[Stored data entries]

-------

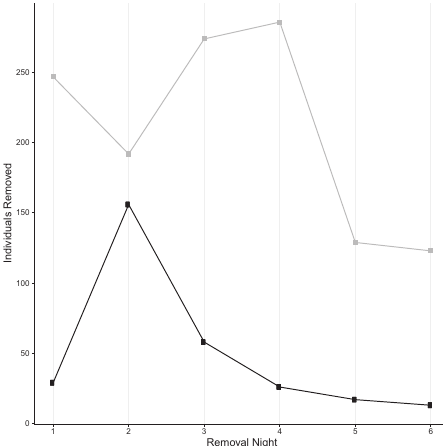
Figure 1. Numbers of individual cane toads captured per night on Horan (gray) and Indian (black) Islands.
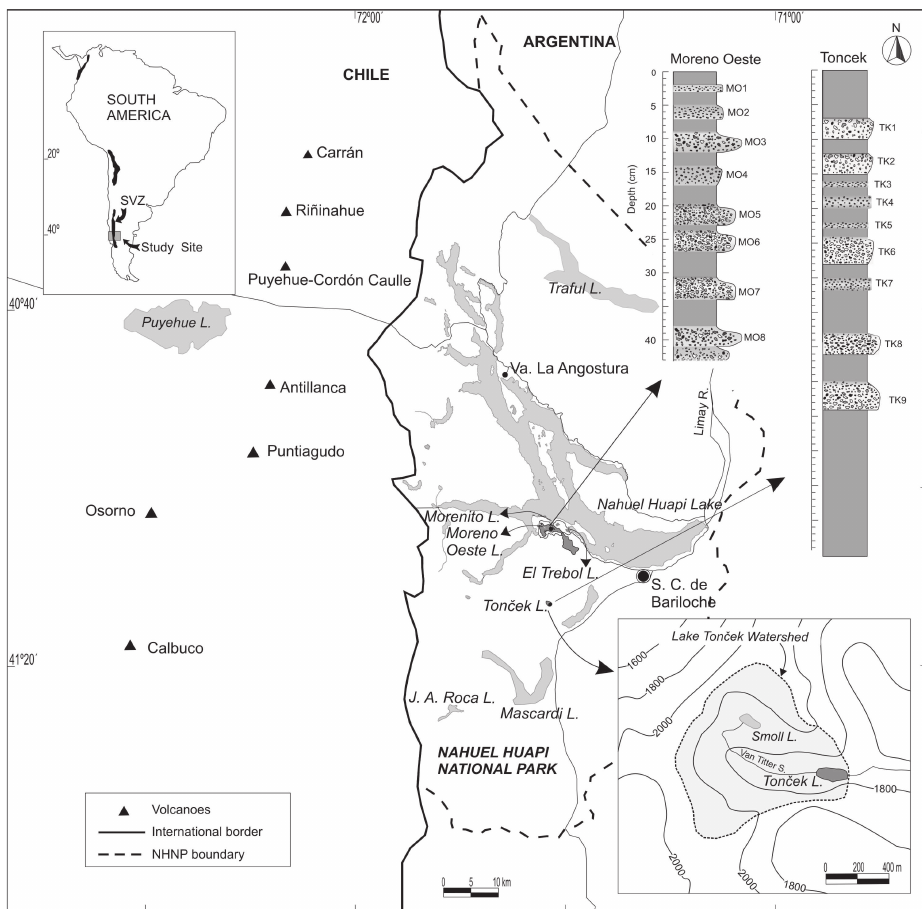
Fig. 1. Study area. Section of Nahuel Huapi National Park, Northern Patagonia, Argentina.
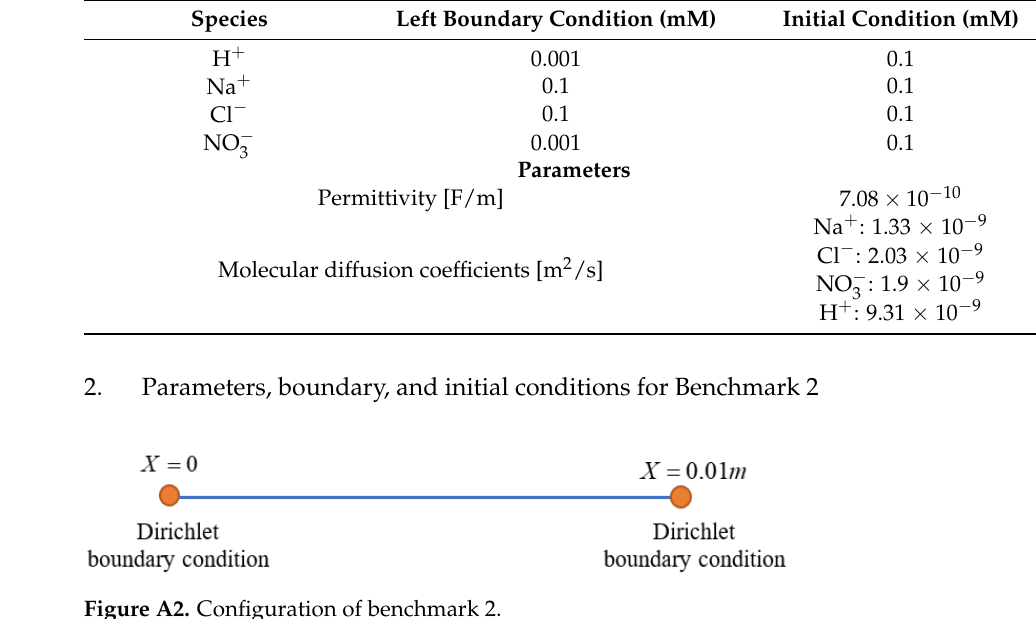
Table A1. Boundary and initial conditions, chemical system, and parameters for benchmark 1.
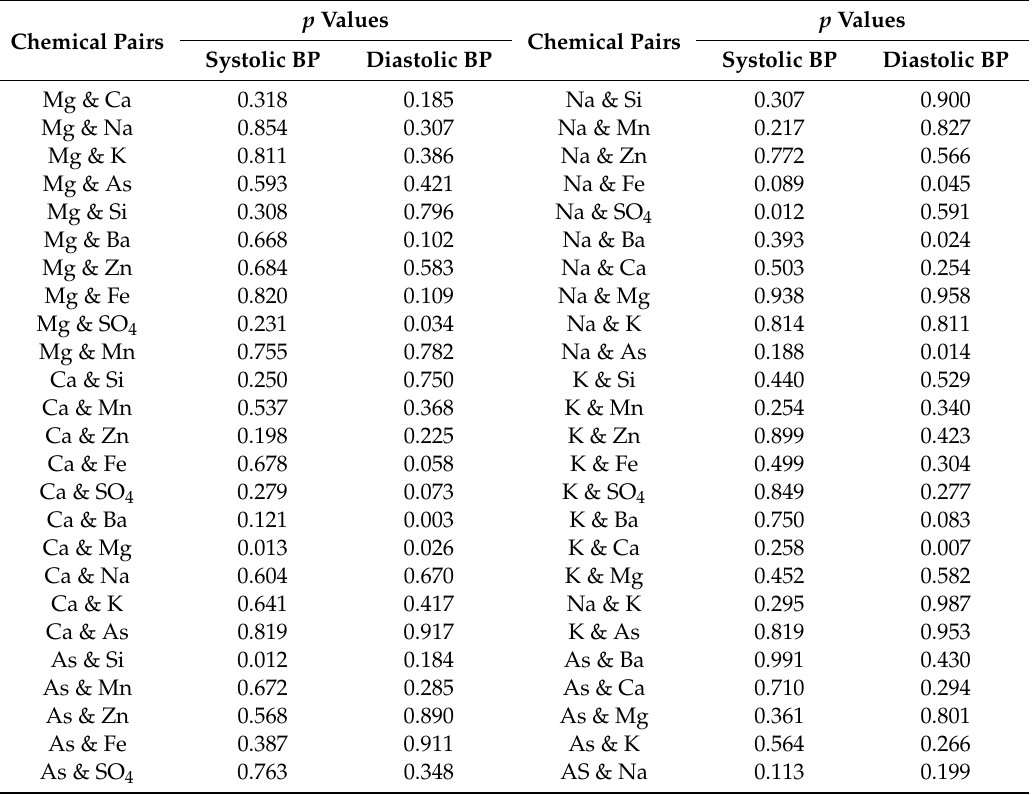
Table 3. Tests of pair-wise interactions between groundwater chemicals in relation to blood pressure outcomes. Associations were Bonferroni-significant at α =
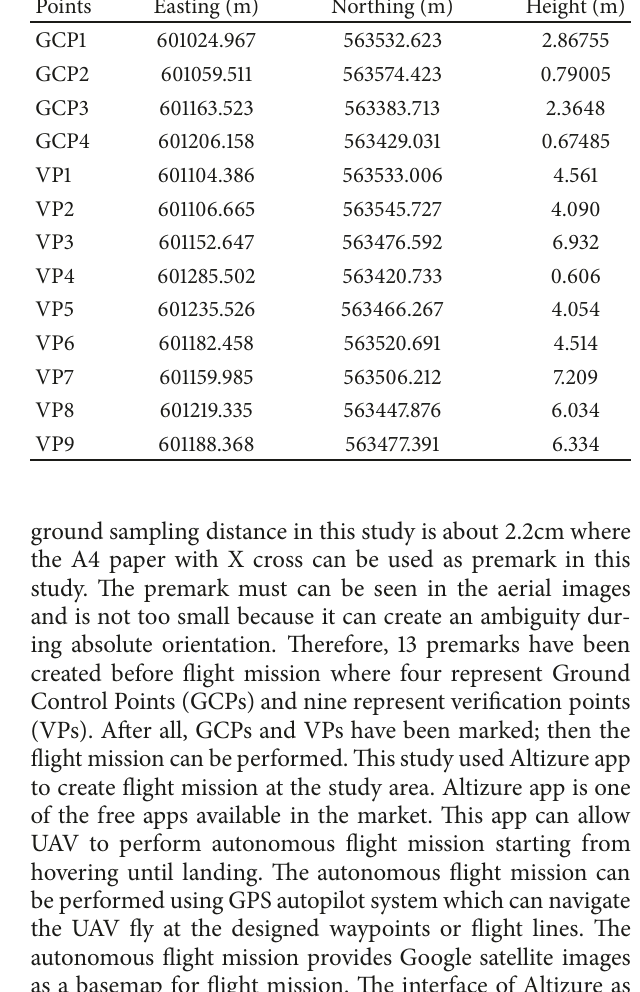
Table 1: The aircraft and sensor specification (dji.com 2016).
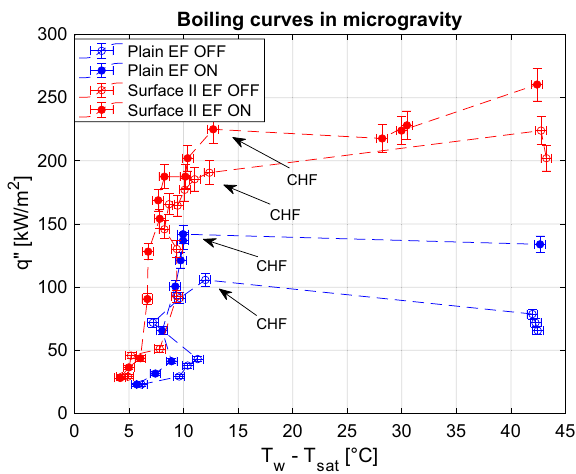
Fig. 9 Boiling curves of the plain surface and surface II (example of microstructured surfaces) obtained in microgravity conditions. Error bars represent the measurement uncertainty (see “ Methods ” section). The abrupt increase of the wall temperature indicates that CHF has been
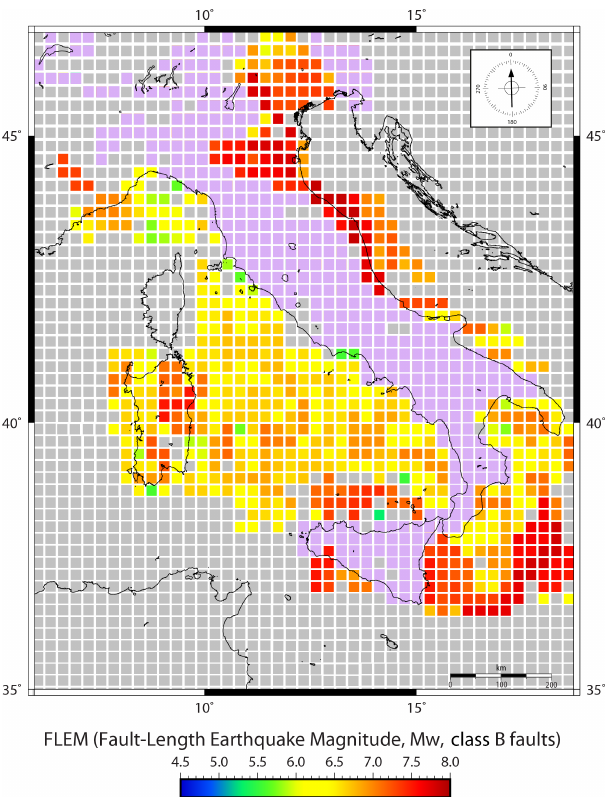
Figure 9. Map of maximum magnitude (for each cell) from historic or instrumental earthquakes as recorded in the CSI 1.1, ISIDe, and CPTI15 databases within the 1000–2017 period. Grey is for cells with no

-------

## Work request
Leave the pictures behind and repeat each entry exactly.

## Written solution
Figure 1. Numbers of individual cane toads captured per night on Horan (gray) and Indian (black) Islands.
Fig. 1. Study area. Section of Nahuel Huapi National Park, Northern Patagonia, Argentina.
Table A1. Boundary and initial conditions, chemical system, and parameters for benchmark 1.
Table 3. Tests of pair-wise interactions between groundwater chemicals in relation to blood pressure outcomes. Associations were Bonferroni-significant at α =
Table 1: The aircraft and sensor specification (dji.com 2016).
Fig. 9 Boiling curves of the plain surface and surface II (example of microstructured surfaces) obtained in microgravity conditions. Error bars represent the measurement uncertainty (see “ Methods ” section). The abrupt increase of the wall temperature indicates that CHF has been
Figure 9. Map of maximum magnitude (for each cell) from historic or instrumental earthquakes as recorded in the CSI 1.1, ISIDe, and CPTI15 databases within the 1000–2017 period. Grey is for cells with no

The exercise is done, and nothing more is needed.